Hyperthreading ups the ante even further. If you're not familiar with hyperthreading, it's not some slight-of-hand like multi-tasking that only makes it look like multiple threads are running at the same time. Modern processors have multiple parallel instruction processing pipelines. Unfortunately, dependencies in the instruction stream mean that lots of that parallel processing power goes wasted. Hyperthreading is able to use that redundant hardware more effectively because the threads are independent. (For an excellent introduction to hyperthreading, see this introduction at Ars Technica.)
Not only do the sockets contain multiple cores, but those cores are, in many cases, hyperthreaded. Right now, 2-way hyperthreading is the norm, potentially giving a single socket the power of a 8-way SMP machine for properly threaded applications (more on this later). It's likely that by 2010 we'll see chips from Intel and AMD that can support up to 512 parallel threads in a single socket through the use of multiple cores and hyperthreading.
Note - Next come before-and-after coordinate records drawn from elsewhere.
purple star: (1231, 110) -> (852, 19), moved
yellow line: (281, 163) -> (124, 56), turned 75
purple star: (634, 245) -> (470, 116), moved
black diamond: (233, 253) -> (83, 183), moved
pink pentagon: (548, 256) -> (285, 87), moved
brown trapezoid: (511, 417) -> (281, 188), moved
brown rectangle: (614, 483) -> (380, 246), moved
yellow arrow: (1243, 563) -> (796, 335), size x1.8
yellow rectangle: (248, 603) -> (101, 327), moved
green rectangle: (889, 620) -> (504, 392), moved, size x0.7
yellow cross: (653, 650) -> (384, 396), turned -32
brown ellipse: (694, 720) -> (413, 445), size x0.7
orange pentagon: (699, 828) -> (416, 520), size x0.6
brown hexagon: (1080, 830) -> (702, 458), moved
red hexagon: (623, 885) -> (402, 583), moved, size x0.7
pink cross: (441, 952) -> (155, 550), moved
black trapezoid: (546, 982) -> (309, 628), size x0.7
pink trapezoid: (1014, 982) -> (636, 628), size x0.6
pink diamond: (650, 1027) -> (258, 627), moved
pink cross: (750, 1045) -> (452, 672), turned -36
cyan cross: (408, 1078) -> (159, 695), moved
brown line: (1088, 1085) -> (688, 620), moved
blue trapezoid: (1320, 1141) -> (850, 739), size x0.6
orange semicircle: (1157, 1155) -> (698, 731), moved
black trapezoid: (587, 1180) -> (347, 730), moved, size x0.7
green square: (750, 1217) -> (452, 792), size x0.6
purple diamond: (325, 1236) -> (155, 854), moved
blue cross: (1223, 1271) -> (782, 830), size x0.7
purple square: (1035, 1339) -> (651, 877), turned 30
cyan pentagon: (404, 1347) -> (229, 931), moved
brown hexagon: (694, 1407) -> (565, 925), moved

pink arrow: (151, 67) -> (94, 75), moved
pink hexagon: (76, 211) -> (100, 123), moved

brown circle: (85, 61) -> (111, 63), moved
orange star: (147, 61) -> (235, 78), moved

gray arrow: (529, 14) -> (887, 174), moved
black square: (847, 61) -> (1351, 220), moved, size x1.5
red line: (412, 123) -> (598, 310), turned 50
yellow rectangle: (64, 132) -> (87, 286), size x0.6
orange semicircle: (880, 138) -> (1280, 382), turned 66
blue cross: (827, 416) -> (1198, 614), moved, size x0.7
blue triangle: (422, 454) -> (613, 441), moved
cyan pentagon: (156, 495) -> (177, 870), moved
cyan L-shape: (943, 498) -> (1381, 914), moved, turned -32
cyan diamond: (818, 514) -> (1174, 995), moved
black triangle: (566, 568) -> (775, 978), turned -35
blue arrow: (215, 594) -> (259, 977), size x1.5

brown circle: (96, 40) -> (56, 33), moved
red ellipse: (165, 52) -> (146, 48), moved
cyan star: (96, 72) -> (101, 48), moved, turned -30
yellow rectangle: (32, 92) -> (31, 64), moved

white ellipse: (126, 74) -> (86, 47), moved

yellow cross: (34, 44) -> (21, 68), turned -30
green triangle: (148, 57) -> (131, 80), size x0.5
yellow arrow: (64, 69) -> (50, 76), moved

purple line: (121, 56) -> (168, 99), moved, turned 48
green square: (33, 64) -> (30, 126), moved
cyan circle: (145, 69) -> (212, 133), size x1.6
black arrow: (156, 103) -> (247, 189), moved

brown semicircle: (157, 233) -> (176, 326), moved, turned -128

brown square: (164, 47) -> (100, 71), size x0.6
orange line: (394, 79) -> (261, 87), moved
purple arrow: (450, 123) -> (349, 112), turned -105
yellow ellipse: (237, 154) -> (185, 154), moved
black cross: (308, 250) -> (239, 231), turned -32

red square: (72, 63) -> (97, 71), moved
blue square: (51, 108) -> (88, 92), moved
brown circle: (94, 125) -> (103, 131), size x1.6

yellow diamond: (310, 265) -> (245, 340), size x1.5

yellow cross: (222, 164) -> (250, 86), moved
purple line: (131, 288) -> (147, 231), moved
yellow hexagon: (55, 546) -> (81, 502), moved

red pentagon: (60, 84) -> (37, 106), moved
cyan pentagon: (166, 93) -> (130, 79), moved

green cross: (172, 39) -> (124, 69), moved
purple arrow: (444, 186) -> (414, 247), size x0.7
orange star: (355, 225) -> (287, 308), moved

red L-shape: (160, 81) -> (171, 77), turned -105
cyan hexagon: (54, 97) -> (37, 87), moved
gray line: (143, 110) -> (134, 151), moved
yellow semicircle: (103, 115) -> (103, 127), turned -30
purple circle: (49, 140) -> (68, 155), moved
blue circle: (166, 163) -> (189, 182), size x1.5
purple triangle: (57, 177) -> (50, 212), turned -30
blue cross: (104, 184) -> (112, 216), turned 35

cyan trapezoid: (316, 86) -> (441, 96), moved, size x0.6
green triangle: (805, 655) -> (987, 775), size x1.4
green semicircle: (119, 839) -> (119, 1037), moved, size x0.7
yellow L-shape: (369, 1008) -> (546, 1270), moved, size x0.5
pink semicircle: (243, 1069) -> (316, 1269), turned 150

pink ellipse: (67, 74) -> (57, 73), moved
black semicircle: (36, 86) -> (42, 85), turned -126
This raises an interesting question: how do you make use of that processing power? I'm not asking what will we do with it, so much as how will we write applications that are threaded in ways that take advantage of the architecture. Humans are notoriously bad at writing parallel code and automatically extracting parallelism from otherwise sequential algorithms is difficult as well. I see a few possibilities:
- Virtualization gives us the ability to split a 512-thread server up into lots of little servers, making the parallel decomposition more manageable. For example, virtualization would allow us to put one of today's multi-tiered Web applications on a single chip while maintaining the illusion that we're managing individual boxes with their own OS. As I wrote a few weeks ago, Intel and AMD are both working on putting virtualization primitives in the chip, potentially making virtual servers a standard feature on every box you buy.
- Application servers (like jBoss or Weblogic) support a development model in which programmers develop threadless code and the app server manages the threads. That simplifies the point too much, perhaps, but I think having that much parallel processing power on a single chip might make app servers much more important for developing applications. There are continuing debates about whether app servers add more complexity than their worth, but that might be because we haven't met many problems large enough to require them--yet. In the early 60's programmers scoffed at the idea of operating systems as being "needlessly complex;" that idea is ludicrous today.
- It's tough to see how you'll use that much parallelism on the desktop. I just counted the number of processes running on my Powerbook: 76. Give each it's own thread and you've still got lots of power left over. But I think we'll see new ways spring up of using the parallelism. Just over lunch today I was chatting with one of my colleagues about some of his research that uses massive parallelism to create user interfaces that have embedded machine learning for responding to user inputs.
And, there are things we've hardly been able to imagine. One thing's for sure: applications that require a supercomputer today will be runnable on a desktop in 5-7 years. I can hardly wait.